Robert Hale, Ltd. (2010)
A Black Horse Western
This review is from an early manuscript version.
When Arkansas Smith arrives at Will McCord's two-room home, he finds a terrible scene. The house was ransacked and partly burned. Worst still, Will, an old friend and fellow Texas Ranger, is barely alive with a gun shot to the belly. And while Will seems to think that rustlers were responsible for the devastation to his property and for almost killing him, he does mention the name "Lance," before falling into a feverish sleep, and when Arkansas goes into Red Rock to get provisions and find a doctor, he hears that name again and begins to wonder about Will's rustler theory. Then the doctor goes missing after tending to Will.
Thus is the beginning of ARKANSAS SMITH, a suspenseful tale that keeps the reader riveted despite the simple story line. Arkansas finds that this "Lance" is actually John Lance, a greedy landowner who is bent on taking over Will's land and has the documents to show that he is the rightful owner. Seems that whoever shot Will thought they had killed him, eliminating the final obstacle to obtaining the property. Arkansas has his own secret weapon, however -- literally in his own pocket. There's an alcoholic sheriff who has sold out to Lance and knows that he has lost his soul. There are the usual suspects and hangers-on and a mysterious and pretty young woman who makes the usually hardened Arkansas uncomfortable and unsettled.
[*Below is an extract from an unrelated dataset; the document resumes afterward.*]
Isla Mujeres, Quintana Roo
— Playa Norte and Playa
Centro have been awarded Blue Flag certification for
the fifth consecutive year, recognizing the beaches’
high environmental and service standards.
It all works, though, because of Arkansas Smith, a character that is complex and fascinating. He was born in a field full of corpses after a hellish Indian massacre, his mother giving birth before succumbing to her wounds. He is rescued by a couple who take him home to raise him. Then his adoptive father dies when he is ten years old. But even though Arkansas was raised by his loving adoptive mother, the harshness of their poverty and the hostility of the landscape is oppressive.
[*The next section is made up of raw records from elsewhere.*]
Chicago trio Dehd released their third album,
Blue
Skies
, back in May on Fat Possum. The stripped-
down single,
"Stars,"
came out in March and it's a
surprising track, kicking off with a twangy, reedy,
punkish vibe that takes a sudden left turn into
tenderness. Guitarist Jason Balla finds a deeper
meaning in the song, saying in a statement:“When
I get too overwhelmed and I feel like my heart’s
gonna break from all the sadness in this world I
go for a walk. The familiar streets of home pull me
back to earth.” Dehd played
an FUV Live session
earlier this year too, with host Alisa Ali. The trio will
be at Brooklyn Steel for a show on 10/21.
For those who have read Jack Martin's (a pseudonym used by Gary Dobbs) first book The Tarnished Star and who have read my review of that book, you know that I am a fan of his work. Perhaps because he is a minimalist, which I fancy myself to be as well. I also consider Dobbs a friend, but that plays no part in my saying that this second book is just as good as THE TARNISHED STAR, if not better in its character development.
There is a sadness about Arkansas Smith that I found unsettling and yet compelling. He has a "void deep inside himself that felt on times like a cavity in his soul. It was a need for identity that would always be there and would never be fulfilled." He's a man of few words and when he smiles, it's a grim smile that hints at a lot of tragedies played out in the past. He is an enigma who keeps his personal history to himself and who doesn't offer up too many explanations. While we are caught up in the dilemma at hand, we are never allowed to forget that we are dealing with a mysterious man here who has a few bones to pick with the world. In the post-modern world, he would be diagnosed as clinically depressed. In the 19th century western, though, he's simply trying to deal with the hand that's been dealt him.
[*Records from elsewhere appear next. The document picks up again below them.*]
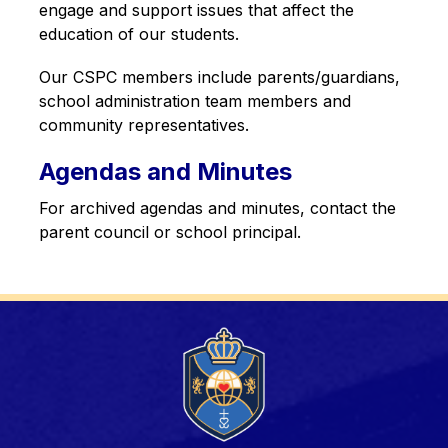
engage and support issues that affect the 
education of our students.
Our CSPC members include parents/guardians, 
school administration team members and 
community representatives.
Agendas and Minutes
For archived agendas and minutes, contact the 
parent council or school principal.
Martin shows skill in allowing us to get inside Smith's head - but only so far. We'll think we know him as a stoic man who is all business and then he'll go off and kiss the girl on the cheek, leaving us to think, "Who IS this guy?" Martin also knows how to carry a story through realistic dialogue and so the pages fly by.
This is a quick read; in fact, I wish that some of the story had been fleshed out a little bit more. But then, like Arkansas Smith, I have a feeling that Martin is holding his cards close to his chest and will deal them out to us as he sees fit - in a sequel or a series perhaps, which hopefully will be soon.